Demo-Aufruf des Bündnisses. - Foto: DGB
Demo-Aufruf des Bündnisses. – Foto: DGB

Das Bündnis „Kein Nazi-Aufmarsch in Mainz“ zog eine zufriedene Bilanz: „Tausende haben eindrucksvoll gezeigt: Mainz steht für Weltoffenheit, Toleranz und Respekt“, teilte das Bündnis am Nachmittag mit: „Wir haben hier keinen Platz für politische Kräfte, die dies ändern wollen, die die Gesellschaft spalten und gegen Teile unserer Bevölkerung hetzen wollen. Es ist ein großes Zeichen der Solidarität, dass so viele heute auf den Straßen waren, um den Feinden der Demokratie keinen Raum zu geben.“

Es sei „sehr beeindruckend“ gewesen zu sehen, dass sich mehr als 60 sehr unterschiedliche Organisationen und Vereine dem Aufruf angeschlossen und damit signalisiert hätten: „Wir stehen gemeinsam auf gegen nationalistisches, rassistisches und antisemitisches Gedankengut. Mainz hält zusammen – das dürfte nun allen mit rechter Gesinnung klar geworden sein.“

Info& auf Mainz&: Mehr zu den Versammlungen und Gegendemos könnt Ihr auch noch einmal hier bei Mainz& nachlesen. Infos über Umleitungen bei Bussen und Straßenbahnen findet Ihr hier bei der Mainzer Mobilität.
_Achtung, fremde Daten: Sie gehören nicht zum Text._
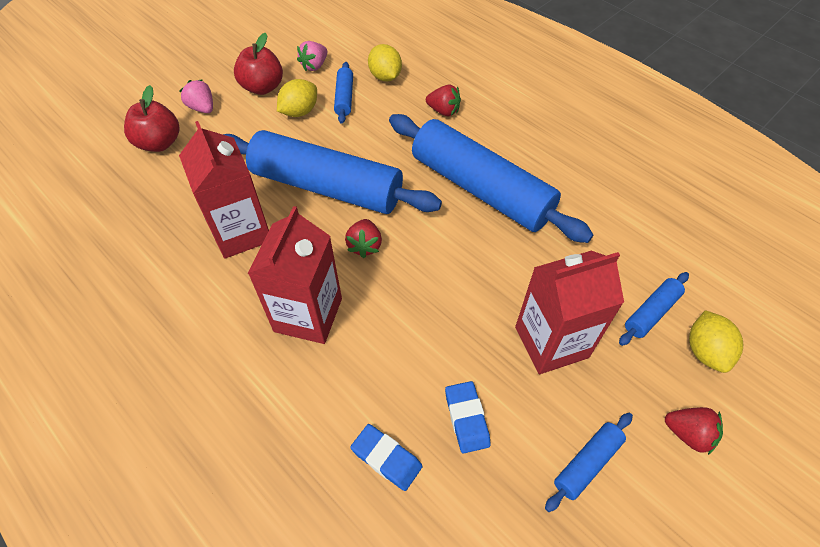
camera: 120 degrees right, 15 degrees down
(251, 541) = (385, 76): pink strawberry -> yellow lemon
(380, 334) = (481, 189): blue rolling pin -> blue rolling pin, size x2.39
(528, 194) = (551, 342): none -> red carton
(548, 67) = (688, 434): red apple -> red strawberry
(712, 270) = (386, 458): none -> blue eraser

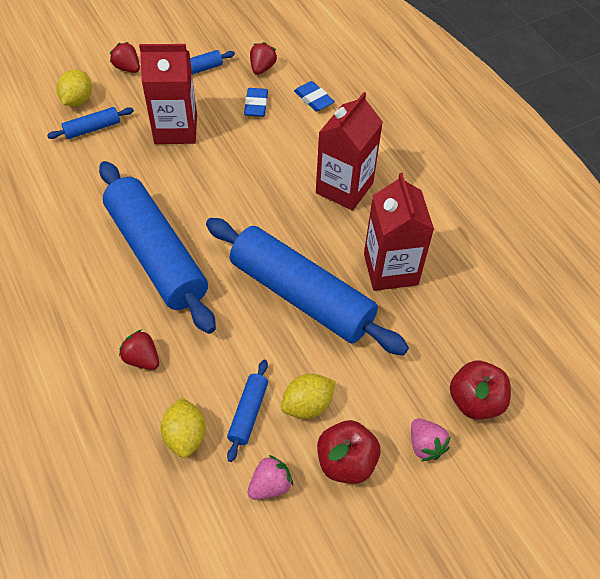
camera: 165 degrees left, 0 degrees up
(365, 246) = (283, 229): red strawberry -> red strawberry (262, 68)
Den ausführlichen Hintergrundartikel der Frankfurter Rundschau über die NSP findet Ihr hier im Internet.

Anmerkung& auf Mainz&: Wir hatten, um das Demonstrationsgeschehen zu dokumentieren, an dieser Stelle einen Tweet von Twitter veröffentlicht. Mit Quellenangabe und allem Drum und Dran. Das ist im Journalismus durchaus üblich: Twitter-Äußerungen sind öffentlich, wer nicht will, dass Tweets verwendet werden, muss sie privat halten. Dass man markante Tweets in der Berichterstattung verwendet, ist absolut gängig und hat nichts, aber auch gar nichts mit Honorarprellung oder Ähnlichem zu tun – Reporter können nicht überall zur gleichen zeit sein, dazu kam in diesem Fall: die Redakteurin saß krank zuhause. 
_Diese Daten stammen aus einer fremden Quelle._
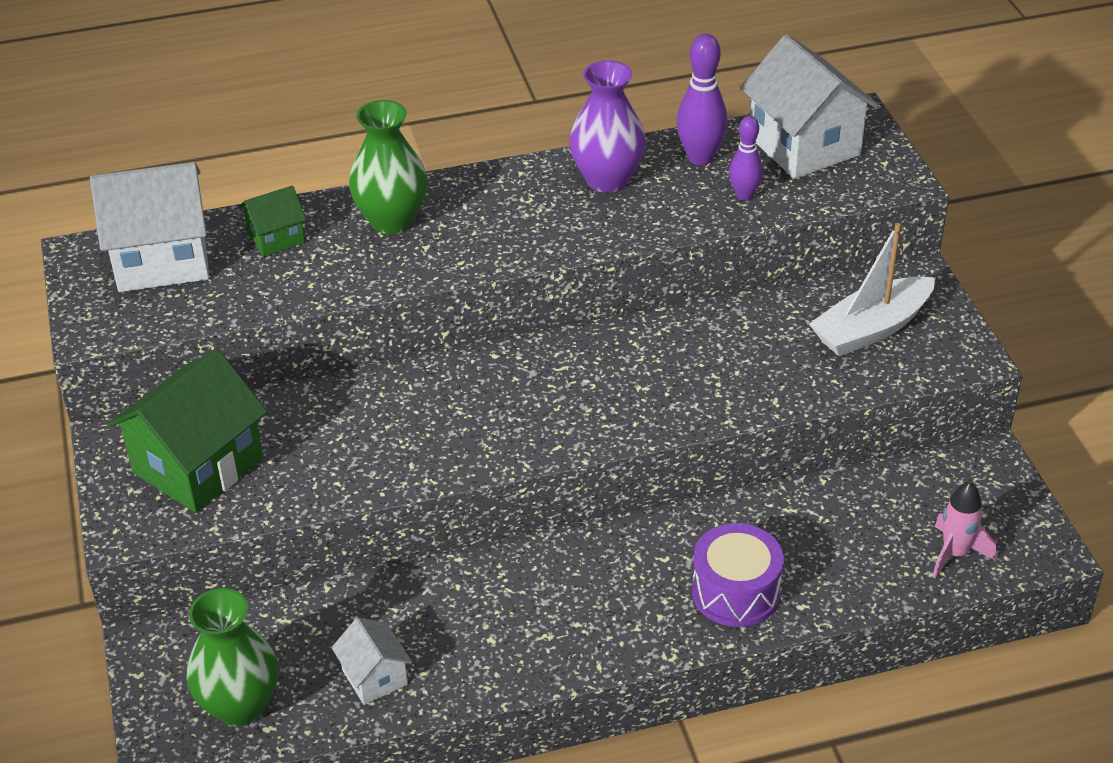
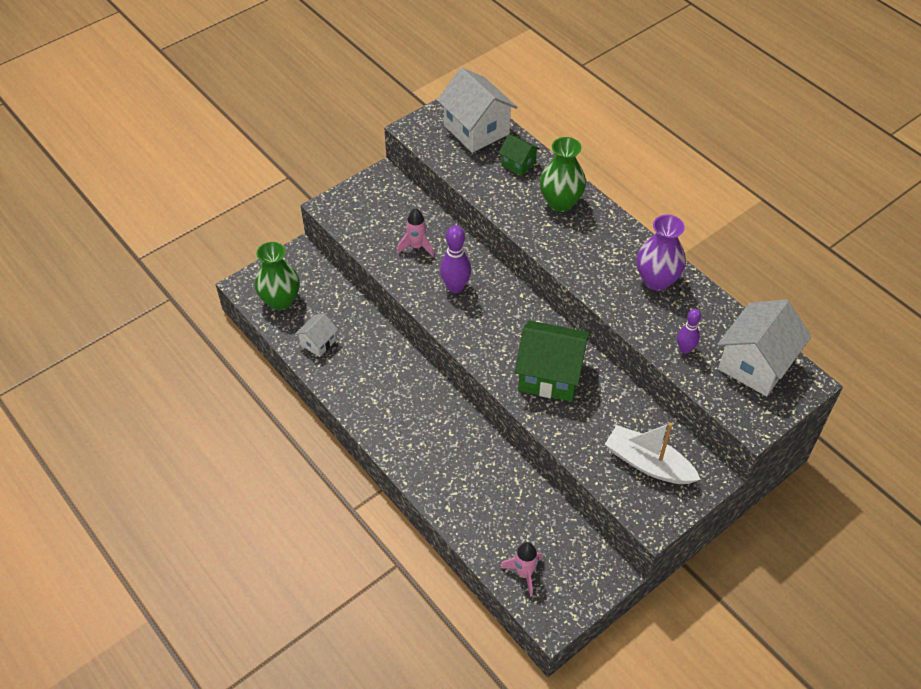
camera: 65 degrees right, 10 degrees up
(198, 465) = (381, 213): green house -> green house (550, 375)
(308, 443) = (417, 247): none -> pink rocket
(700, 157) = (707, 316): purple bowling pin -> purple bowling pin (455, 287)
(735, 592) = (442, 473): purple drum -> none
Doch auf Twitter tobt derzeit ein Shitstorm, ausgelöst von einer linken Subgruppe, die mit haltlosen Anschuldigungen gegen Mainz& nur so um sich wirft, darunter: Wir wollten Fotos ohne Honorare abgreifen. Diese Vorwürfe sind falsch, und sie sind Ehrabschneidend. Wir haben deshalb alle hier entfernt, die sich an diesem Shitstorm beteiligt haben. Die verwendeten Fotos wurden uns auf Anfrage mit einem „sehr gerne!“ zur Verwendung freigegeben – was übrigens ebenso üblich und im Übrigen sehr nett ist.